§ **Work order**:
Transcribe the listing below only from the line with "(v) As background" up to and including the line with "2. Review and".

§ **Source data**:
== == ==

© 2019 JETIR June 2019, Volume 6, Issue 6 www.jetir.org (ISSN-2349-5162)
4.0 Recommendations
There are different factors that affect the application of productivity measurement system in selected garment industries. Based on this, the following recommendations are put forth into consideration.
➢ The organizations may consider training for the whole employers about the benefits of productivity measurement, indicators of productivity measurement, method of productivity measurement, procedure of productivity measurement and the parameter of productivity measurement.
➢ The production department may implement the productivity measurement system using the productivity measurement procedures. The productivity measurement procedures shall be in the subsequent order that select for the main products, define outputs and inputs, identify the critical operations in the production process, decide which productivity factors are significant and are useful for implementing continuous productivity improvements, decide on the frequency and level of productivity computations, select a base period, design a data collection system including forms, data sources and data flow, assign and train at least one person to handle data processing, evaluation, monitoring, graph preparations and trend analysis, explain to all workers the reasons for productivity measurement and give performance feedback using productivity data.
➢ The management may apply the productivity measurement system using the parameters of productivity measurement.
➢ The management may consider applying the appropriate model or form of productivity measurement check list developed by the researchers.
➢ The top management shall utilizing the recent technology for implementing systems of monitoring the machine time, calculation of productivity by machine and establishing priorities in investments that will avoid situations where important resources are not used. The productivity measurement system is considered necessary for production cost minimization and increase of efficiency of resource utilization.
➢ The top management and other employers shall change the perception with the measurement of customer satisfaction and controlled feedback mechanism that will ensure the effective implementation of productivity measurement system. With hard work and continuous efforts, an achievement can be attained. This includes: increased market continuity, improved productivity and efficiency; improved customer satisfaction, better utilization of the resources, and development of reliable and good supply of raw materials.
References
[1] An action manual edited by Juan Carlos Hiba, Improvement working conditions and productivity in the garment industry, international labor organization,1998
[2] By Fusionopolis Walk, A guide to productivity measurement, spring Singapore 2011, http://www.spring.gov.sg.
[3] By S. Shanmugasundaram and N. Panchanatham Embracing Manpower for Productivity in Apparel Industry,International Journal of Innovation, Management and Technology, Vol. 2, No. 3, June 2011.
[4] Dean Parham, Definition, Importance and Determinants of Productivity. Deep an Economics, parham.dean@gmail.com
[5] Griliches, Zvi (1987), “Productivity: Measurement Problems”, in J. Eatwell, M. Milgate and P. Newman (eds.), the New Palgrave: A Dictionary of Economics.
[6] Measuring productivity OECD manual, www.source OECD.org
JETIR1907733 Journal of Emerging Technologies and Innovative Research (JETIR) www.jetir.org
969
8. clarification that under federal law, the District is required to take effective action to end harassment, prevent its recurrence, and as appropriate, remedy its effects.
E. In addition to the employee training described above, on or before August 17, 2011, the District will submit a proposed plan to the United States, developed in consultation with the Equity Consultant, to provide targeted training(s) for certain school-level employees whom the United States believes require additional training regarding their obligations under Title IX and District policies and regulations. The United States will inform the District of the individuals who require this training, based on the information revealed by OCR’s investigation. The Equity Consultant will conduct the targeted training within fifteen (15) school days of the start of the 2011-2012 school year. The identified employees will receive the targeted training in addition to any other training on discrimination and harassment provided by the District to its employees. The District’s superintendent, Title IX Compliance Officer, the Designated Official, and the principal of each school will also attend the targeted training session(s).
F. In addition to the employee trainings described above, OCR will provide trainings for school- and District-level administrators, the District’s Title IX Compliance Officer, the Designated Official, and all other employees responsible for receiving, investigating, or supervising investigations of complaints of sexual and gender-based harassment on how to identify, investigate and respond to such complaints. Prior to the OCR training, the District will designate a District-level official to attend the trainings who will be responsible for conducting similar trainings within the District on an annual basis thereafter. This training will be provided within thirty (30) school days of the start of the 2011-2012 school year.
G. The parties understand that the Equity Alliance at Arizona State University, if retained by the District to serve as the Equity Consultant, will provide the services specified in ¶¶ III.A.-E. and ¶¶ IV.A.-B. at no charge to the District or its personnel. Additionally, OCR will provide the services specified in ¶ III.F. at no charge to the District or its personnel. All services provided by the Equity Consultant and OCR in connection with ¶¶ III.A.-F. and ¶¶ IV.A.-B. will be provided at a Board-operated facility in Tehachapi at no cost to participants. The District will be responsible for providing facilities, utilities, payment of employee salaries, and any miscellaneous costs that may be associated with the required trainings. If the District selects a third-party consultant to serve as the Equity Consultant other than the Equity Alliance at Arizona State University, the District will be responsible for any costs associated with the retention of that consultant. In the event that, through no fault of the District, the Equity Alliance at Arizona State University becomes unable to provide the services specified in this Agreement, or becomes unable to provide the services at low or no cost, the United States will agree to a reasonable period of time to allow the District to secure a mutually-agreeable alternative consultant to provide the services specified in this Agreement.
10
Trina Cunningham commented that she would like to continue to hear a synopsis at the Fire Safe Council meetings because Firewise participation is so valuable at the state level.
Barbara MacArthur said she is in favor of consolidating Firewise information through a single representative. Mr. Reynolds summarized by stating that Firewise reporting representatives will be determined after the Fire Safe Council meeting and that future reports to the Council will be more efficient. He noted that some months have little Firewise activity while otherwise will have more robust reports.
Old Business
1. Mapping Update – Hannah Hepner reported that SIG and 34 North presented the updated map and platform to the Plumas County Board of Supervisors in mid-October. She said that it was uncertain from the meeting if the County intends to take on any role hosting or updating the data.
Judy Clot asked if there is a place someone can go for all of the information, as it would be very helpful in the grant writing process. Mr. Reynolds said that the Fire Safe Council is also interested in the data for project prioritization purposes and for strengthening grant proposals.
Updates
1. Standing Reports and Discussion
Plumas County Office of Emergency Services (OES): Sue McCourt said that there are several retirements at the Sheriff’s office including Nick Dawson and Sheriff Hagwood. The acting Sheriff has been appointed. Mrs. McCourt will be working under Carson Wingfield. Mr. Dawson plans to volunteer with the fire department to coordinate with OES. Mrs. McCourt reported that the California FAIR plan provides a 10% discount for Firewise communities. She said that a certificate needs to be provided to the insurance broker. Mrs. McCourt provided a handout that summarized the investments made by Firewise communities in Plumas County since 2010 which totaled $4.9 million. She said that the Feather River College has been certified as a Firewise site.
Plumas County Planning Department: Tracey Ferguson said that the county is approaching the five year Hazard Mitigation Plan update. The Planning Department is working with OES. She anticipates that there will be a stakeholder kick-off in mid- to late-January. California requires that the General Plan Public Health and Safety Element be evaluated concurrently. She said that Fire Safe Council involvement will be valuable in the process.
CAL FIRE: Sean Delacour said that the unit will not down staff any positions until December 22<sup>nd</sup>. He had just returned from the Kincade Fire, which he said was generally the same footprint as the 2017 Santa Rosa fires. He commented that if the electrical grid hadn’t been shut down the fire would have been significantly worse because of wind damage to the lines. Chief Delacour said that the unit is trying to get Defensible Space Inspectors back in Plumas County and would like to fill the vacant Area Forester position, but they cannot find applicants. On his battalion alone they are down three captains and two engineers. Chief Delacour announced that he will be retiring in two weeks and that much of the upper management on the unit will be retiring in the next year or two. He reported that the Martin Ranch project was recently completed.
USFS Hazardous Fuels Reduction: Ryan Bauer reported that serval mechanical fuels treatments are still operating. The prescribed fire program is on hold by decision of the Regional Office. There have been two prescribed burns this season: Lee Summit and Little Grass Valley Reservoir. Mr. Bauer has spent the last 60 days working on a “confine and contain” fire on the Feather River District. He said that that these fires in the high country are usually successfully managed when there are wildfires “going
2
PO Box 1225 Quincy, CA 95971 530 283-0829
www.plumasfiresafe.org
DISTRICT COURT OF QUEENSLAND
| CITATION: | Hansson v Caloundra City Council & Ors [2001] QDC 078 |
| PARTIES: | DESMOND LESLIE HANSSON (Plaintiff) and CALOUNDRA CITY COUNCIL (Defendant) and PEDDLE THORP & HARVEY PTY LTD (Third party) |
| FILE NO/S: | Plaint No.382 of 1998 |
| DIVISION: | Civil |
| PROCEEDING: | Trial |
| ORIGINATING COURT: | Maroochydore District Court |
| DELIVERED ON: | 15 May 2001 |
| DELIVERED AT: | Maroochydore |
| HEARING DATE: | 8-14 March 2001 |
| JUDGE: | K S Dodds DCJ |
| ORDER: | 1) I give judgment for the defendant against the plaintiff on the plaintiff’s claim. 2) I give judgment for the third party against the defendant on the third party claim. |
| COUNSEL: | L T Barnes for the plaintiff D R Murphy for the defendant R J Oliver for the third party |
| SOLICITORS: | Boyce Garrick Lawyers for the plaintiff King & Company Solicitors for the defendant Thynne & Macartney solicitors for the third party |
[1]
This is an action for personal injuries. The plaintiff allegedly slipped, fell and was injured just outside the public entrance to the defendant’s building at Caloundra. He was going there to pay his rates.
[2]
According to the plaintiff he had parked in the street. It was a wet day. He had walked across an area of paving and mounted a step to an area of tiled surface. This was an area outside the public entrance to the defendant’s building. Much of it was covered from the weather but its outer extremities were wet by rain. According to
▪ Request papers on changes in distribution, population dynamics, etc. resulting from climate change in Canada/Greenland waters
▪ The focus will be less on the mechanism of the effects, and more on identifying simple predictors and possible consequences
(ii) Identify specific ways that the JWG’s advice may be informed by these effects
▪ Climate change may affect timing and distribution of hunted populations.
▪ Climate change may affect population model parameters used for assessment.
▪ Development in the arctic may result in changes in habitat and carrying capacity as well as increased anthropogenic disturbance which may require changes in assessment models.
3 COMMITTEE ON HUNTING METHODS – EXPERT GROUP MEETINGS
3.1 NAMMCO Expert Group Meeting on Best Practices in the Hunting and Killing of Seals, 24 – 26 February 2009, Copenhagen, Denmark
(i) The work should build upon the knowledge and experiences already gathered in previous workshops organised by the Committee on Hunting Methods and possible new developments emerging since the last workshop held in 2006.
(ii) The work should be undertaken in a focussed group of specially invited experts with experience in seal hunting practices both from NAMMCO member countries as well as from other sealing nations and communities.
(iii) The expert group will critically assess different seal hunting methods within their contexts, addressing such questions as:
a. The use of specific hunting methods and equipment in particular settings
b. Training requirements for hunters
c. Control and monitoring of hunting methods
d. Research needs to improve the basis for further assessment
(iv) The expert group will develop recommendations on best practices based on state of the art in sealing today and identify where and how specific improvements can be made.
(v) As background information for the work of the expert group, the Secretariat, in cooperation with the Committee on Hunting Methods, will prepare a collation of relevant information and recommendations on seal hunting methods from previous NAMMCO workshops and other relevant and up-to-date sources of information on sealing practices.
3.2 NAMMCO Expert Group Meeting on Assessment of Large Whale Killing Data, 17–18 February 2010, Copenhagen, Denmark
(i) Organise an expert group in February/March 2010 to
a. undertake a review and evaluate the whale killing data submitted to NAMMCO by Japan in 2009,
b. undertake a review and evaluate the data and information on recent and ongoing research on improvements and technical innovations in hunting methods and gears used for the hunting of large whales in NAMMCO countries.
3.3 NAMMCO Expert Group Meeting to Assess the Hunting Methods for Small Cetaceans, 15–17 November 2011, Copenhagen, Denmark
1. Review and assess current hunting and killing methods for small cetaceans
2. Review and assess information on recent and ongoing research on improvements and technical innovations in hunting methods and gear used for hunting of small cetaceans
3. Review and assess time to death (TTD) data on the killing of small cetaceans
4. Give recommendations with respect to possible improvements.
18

== == ==

§ **Problem solution**:
(v) As background information for the work of the expert group, the Secretariat, in cooperation with the Committee on Hunting Methods, will prepare a collation of relevant information and recommendations on seal hunting methods from previous NAMMCO workshops and other relevant and up-to-date sources of information on sealing practices.
3.2 NAMMCO Expert Group Meeting on Assessment of Large Whale Killing Data, 17–18 February 2010, Copenhagen, Denmark
(i) Organise an expert group in February/March 2010 to
a. undertake a review and evaluate the whale killing data submitted to NAMMCO by Japan in 2009,
b. undertake a review and evaluate the data and information on recent and ongoing research on improvements and technical innovations in hunting methods and gears used for the hunting of large whales in NAMMCO countries.
3.3 NAMMCO Expert Group Meeting to Assess the Hunting Methods for Small Cetaceans, 15–17 November 2011, Copenhagen, Denmark
1. Review and assess current hunting and killing methods for small cetaceans
2. Review and assess information on recent and ongoing research on improvements and technical innovations in hunting methods and gear used for hunting of small cetaceans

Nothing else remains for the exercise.